* **Passage shown**
[Vm-dev] 3 Bugs in LargeInteger primitives

Thu Aug 30 08:03:42 UTC 2012

2012/8/30 David T. Lewis <lewis at mail.msen.com>:
>
> On Wed, Aug 29, 2012 at 01:24:39PM +0200, Stefan Marr wrote:
>>
>> Hi Nicolas:
>>
>> On 29 Aug 2012, at 12:18, Nicolas Cellier wrote:
>>
>> >
>> > Beside these bugs, when I read the code, I'm quite sure it's a nest of
>> > future bugs because there are many other attempts to catch overflow in
>> > post-condition (like testing that addition of two positive is negative
>> > when an underflow occurs) that technically rely on explicitely
>> > Undefined Behaviour (UB).
>
> See below. Tests such as this are essential, and they they do *not* rely on
> undefined behavior if the C variables are properly declared.
>
>>
>> I guess http://forum.world.st/Is-bytecodePrimMultiply-correct-td3869580.html
>> is related too.
>> I am not sure whether that got changed in the VMs, but sounds very much like the same kind of problem. (undefined behavior and overflows)
>>
>> Since C is undefined in that regard, what are the options?
>> Hand-crafted assembly for all relevant platforms?
>> Are there libraries that abstract from these things?

* **Record extracts**
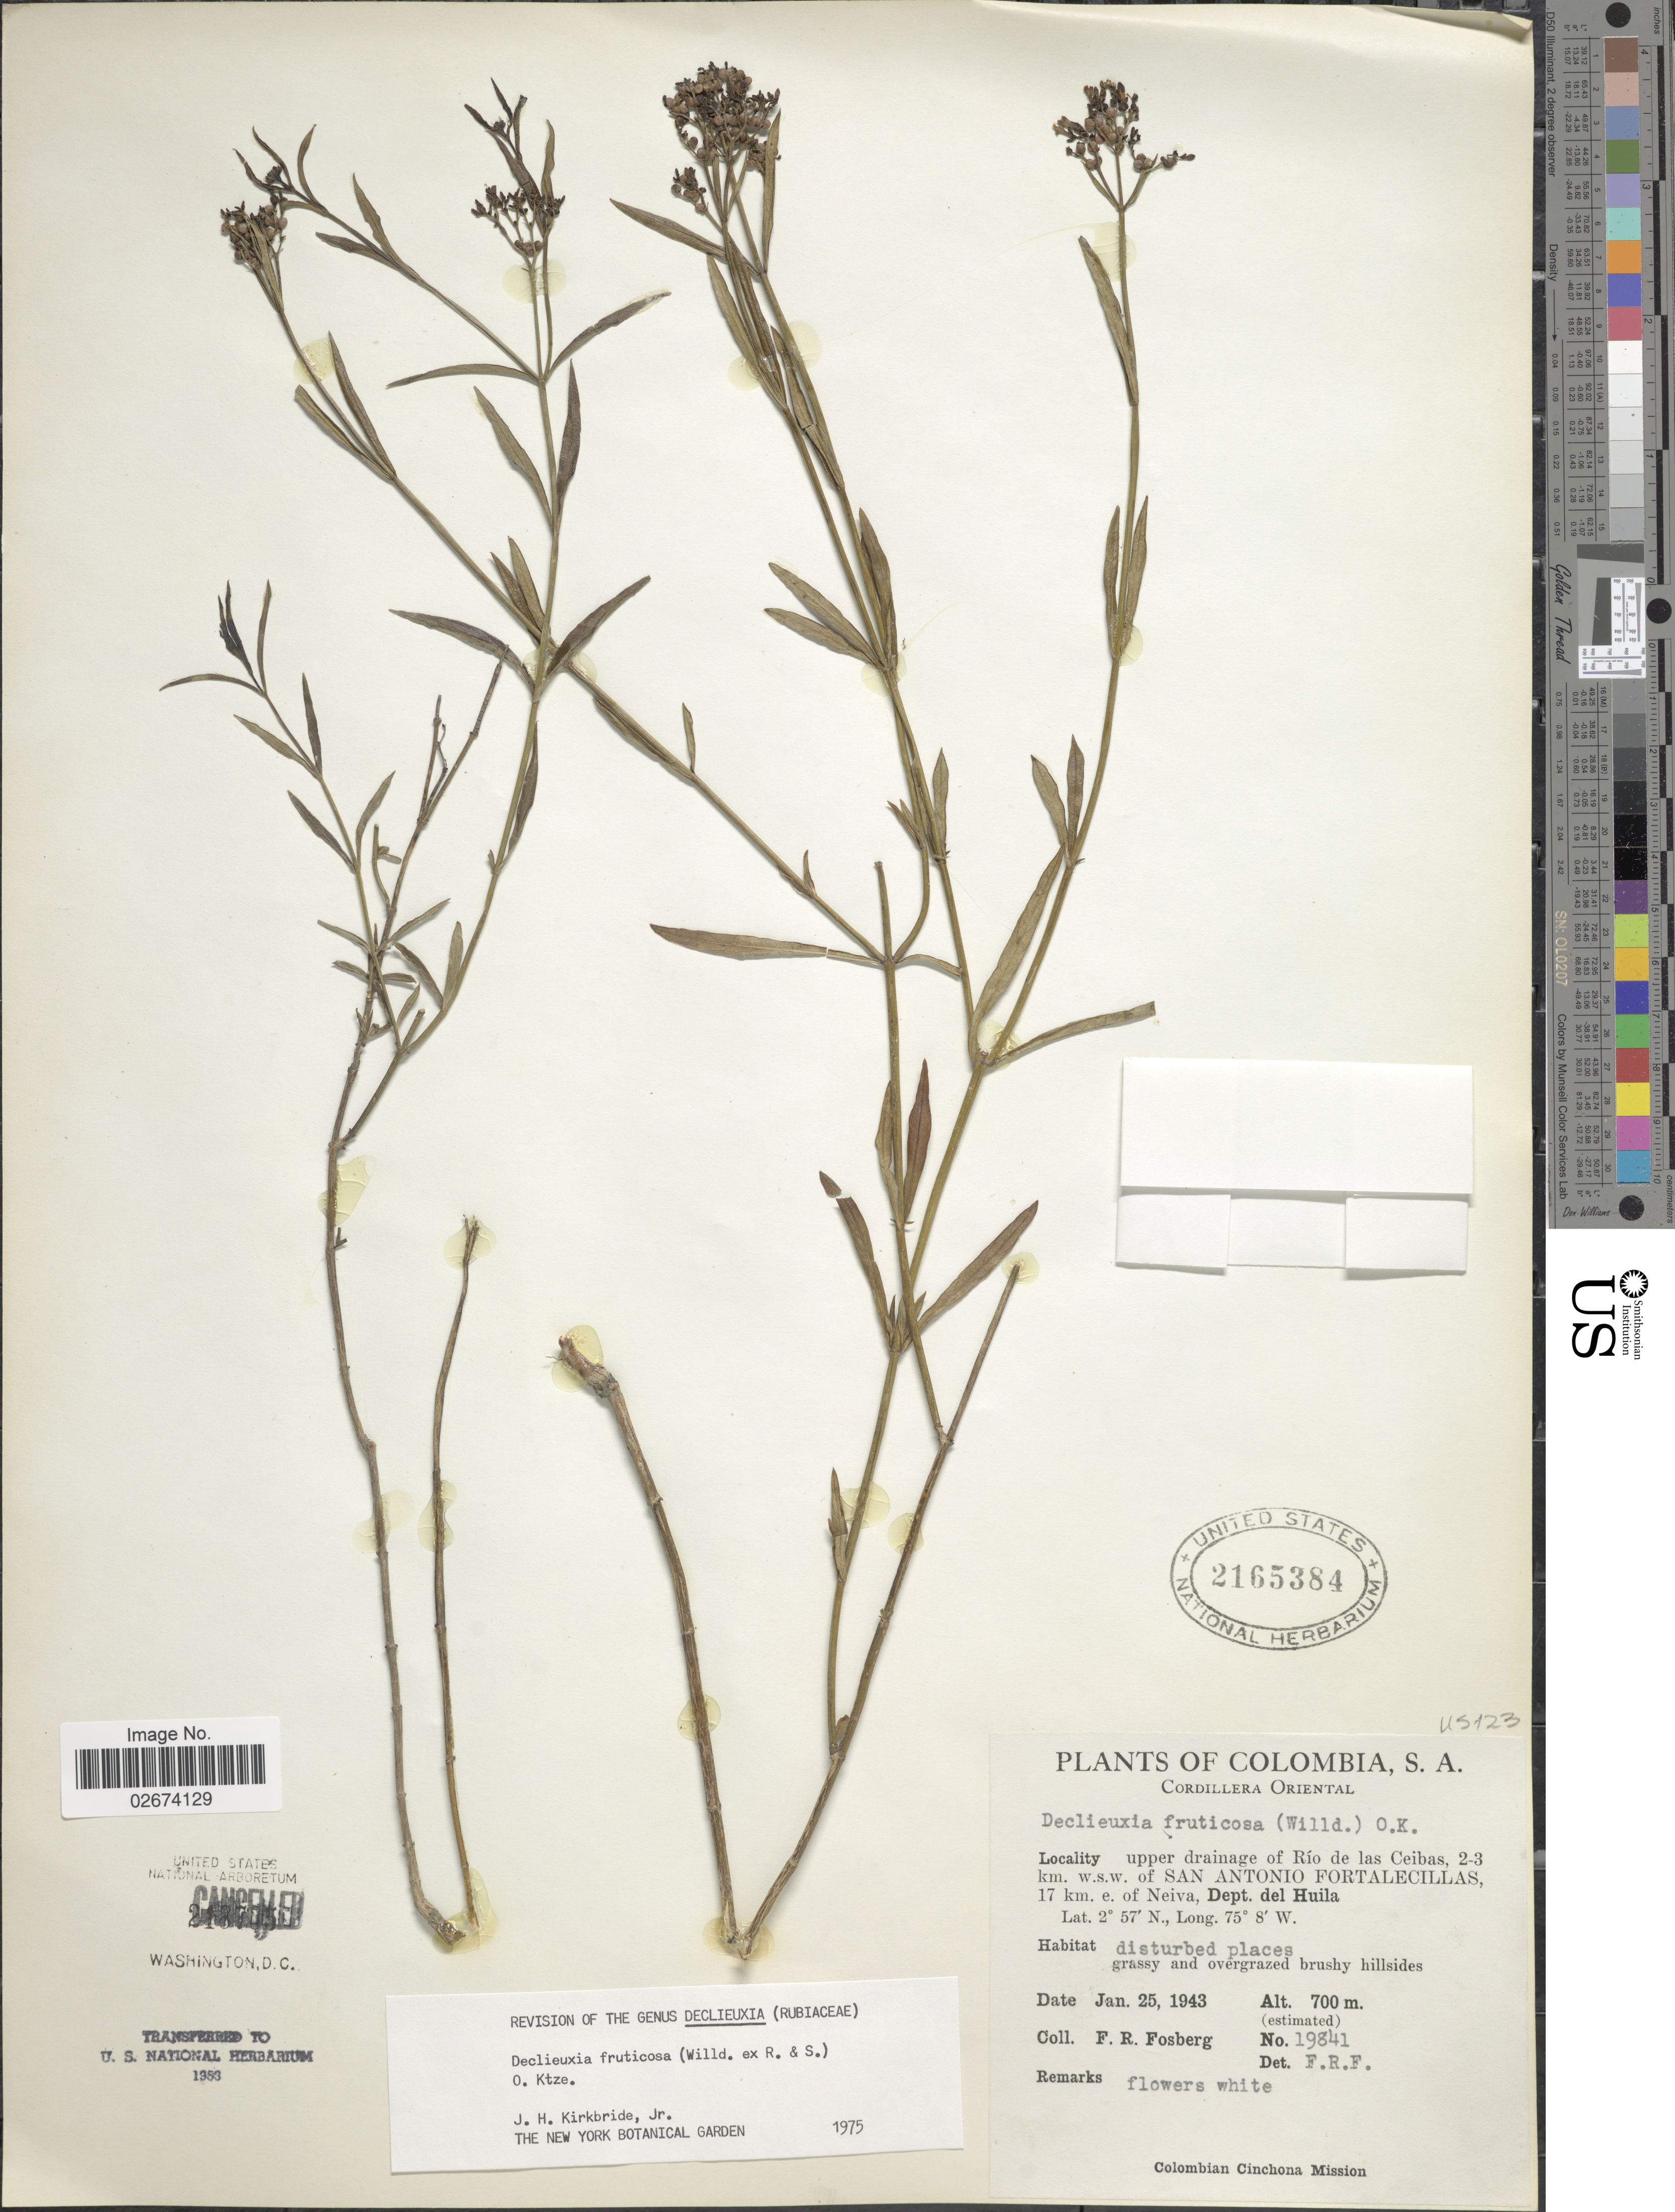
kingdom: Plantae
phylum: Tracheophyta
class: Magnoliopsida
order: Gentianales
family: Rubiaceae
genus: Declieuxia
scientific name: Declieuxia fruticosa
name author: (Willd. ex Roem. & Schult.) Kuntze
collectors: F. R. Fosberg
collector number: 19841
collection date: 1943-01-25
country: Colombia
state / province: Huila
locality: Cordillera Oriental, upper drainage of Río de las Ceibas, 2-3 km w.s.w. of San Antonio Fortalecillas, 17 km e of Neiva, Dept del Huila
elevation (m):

---

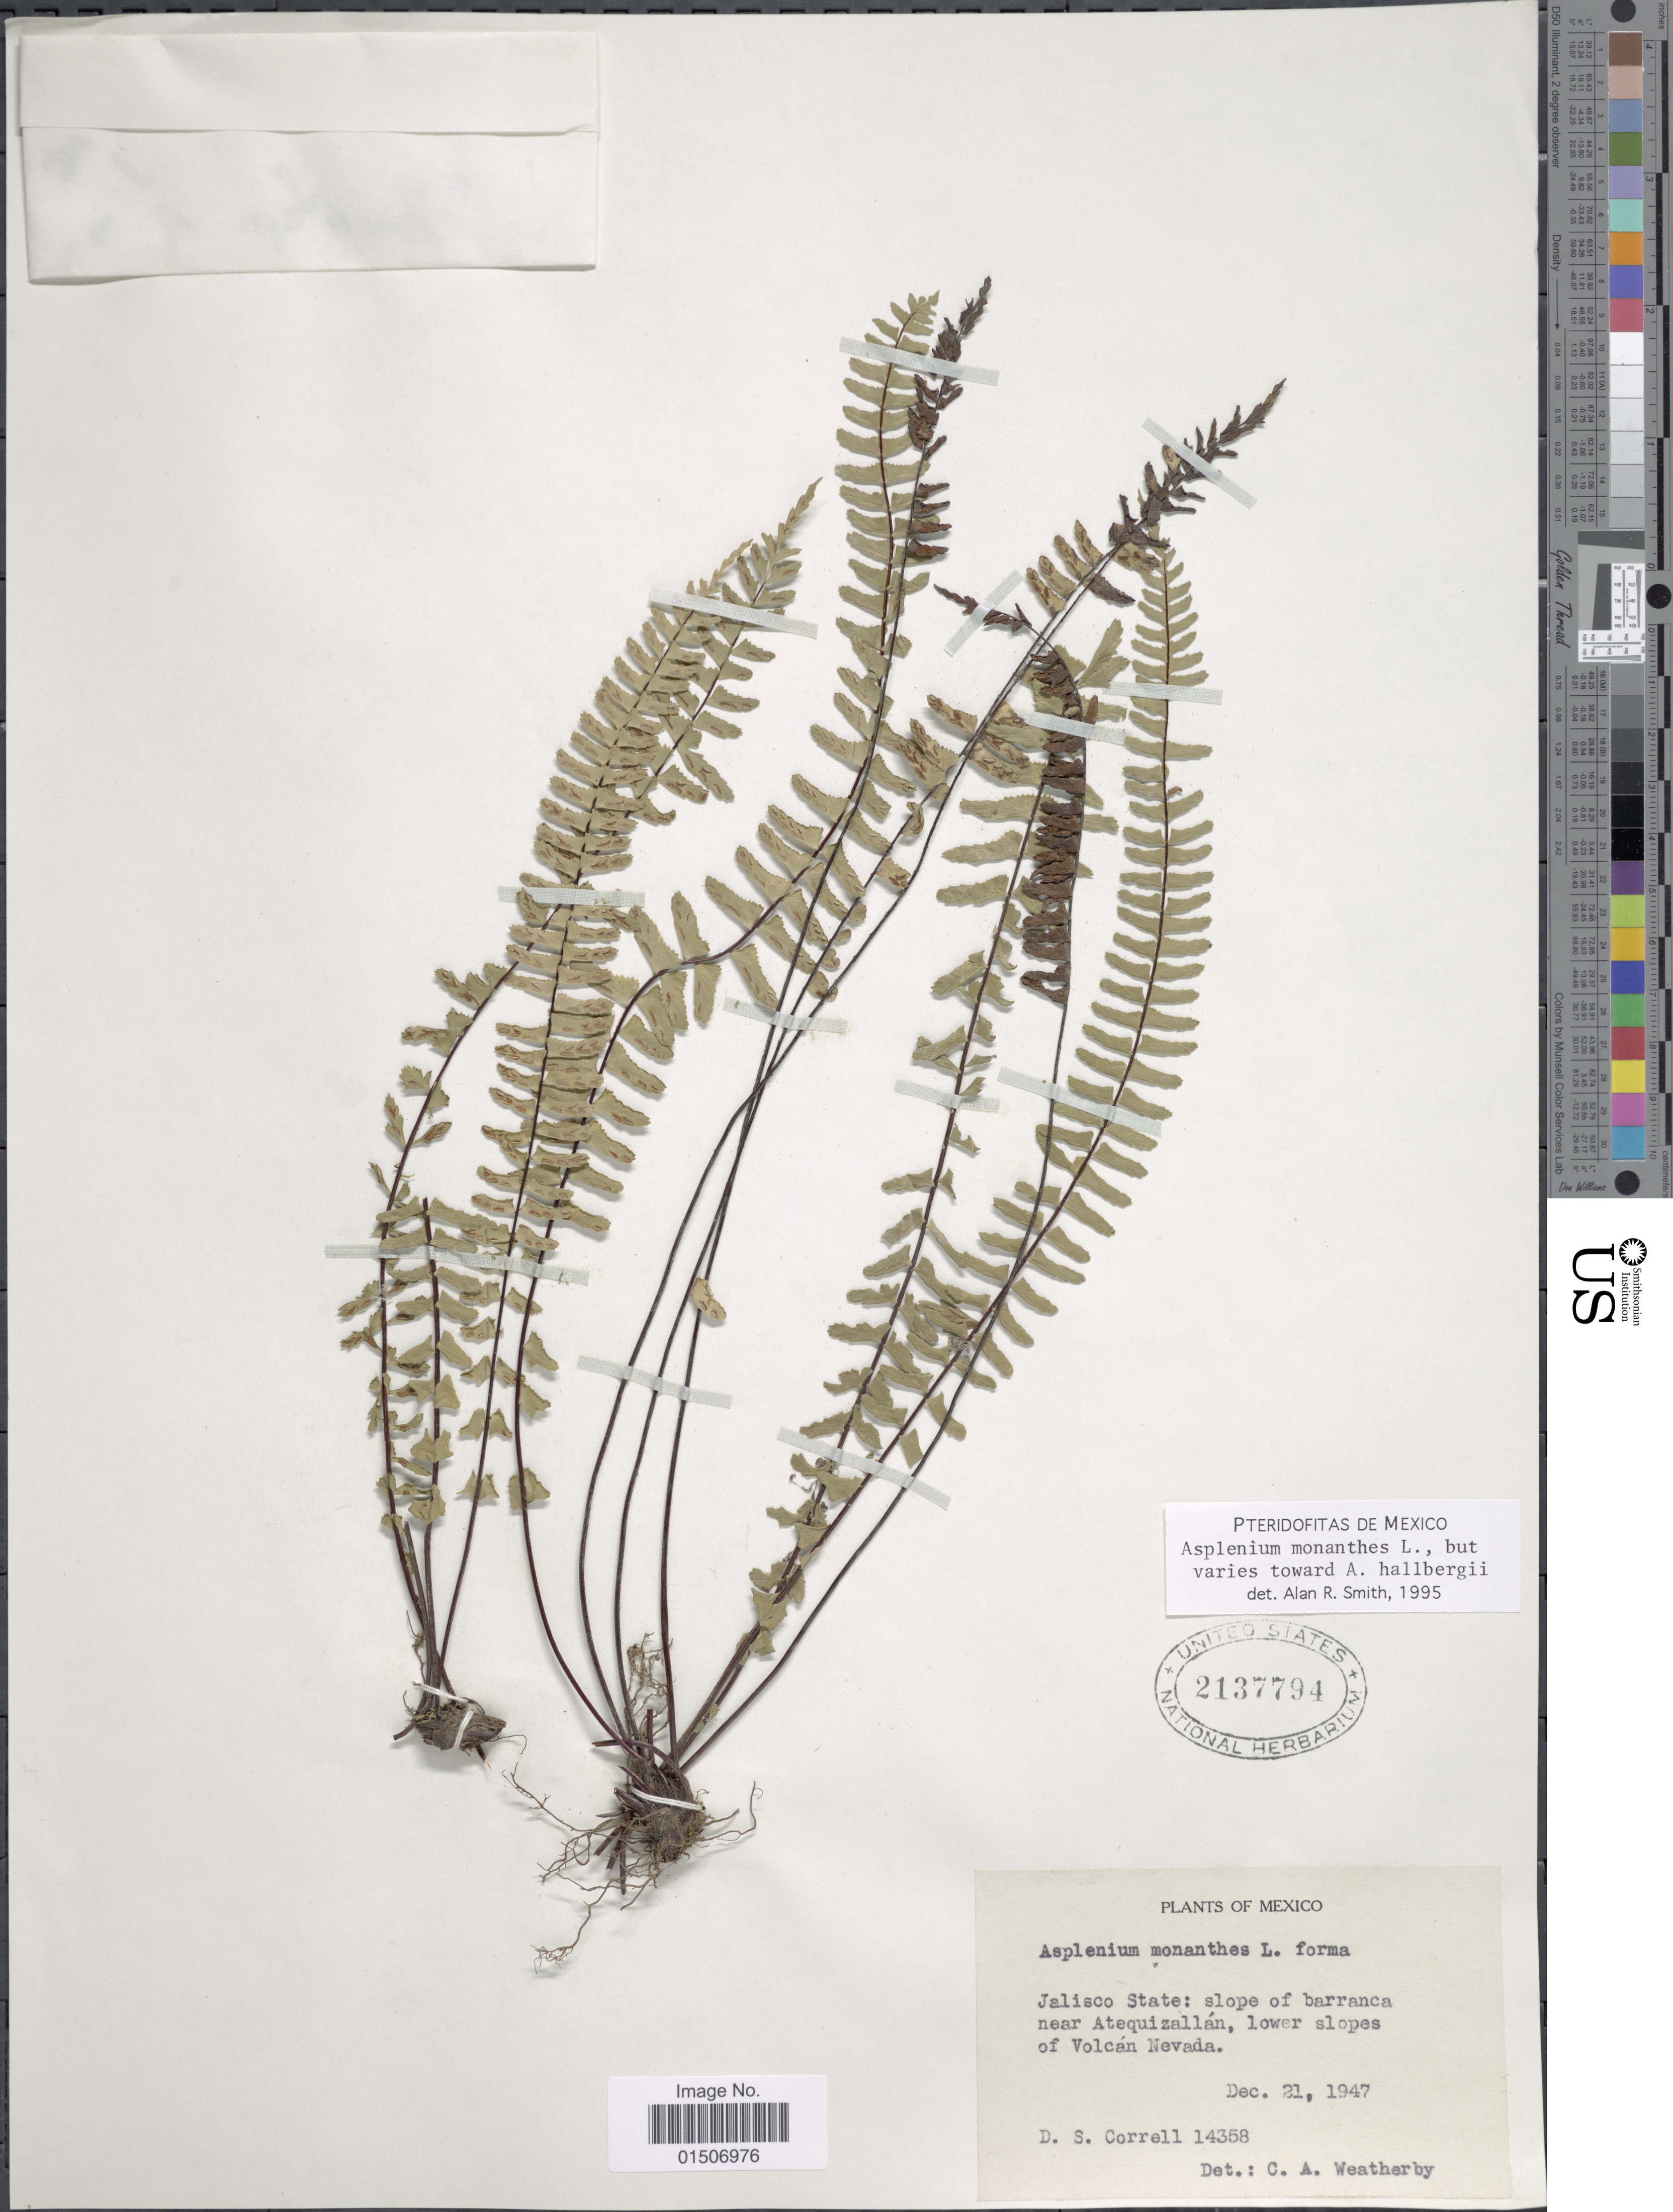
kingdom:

* **Exercise task**
Please pick up the thread about bugs in LargeInteger primitives and continue it from its last sentence.

* **Answer to this problem**
>
> A good general solution is to perform the arithmetic using variables declared
> as, or cast to, unsigned. The ambiguity in C language pertains only to signed
> twos complement arithmetic, so if the operations are performed on twos complement
> values that are declared unsigned, then no compiler optimization is possible and
> the results are unambiguous regardless of compiler behavior. Results of the
> unsigned operations may be tested for overflow, then cast back to signed integer
> if the result is intended to be interpreted as a signed integer.
>
> Dave
>

For LargeInt, I prefer proper sign/unsigned magnitude handling to
signed arithmetic hacks for several reasons:

With signed arithmetic:
1) in conversion to/from LargeInt we have to discuss sign anyway and
we have that magnitude fits into INT_MIN to INT_MAX
2) in overflow post-condition test, we have to discuss sign again -
for example, prim(Add/Subtract/Div/Quo/Mod)LargeIntegers
3) we still need defensive protection against (0 - INT_MIN)
4) all casts rely on 2-complement representation which is
implementation defined (though universal nowadays)

with sign/magnitude:
1) conversion from/to is simplified
2) overflow are easy to test in pre-condition like a > (UINT_MAX - b)
for addition, a > (UINT_MAX/b) for *, and this is absolutely safe even
with a bogus compiler, and as efficient as broken post-condition tests
3) no protection needed against INT_MIN
4) no reliance on 2-complement at all
5) primitives work 1 bit further
6) code is simpler (less if)

The only thing missing in my proposition (see attachment in
http://code.google.com/p/cog/issues/detail?id=92) is a function
retrieving sign and magnitude in a single function call (it's easy in
C, but I don't know slang enough, how to return a struct or pass a
pointer is beyond my knowledge).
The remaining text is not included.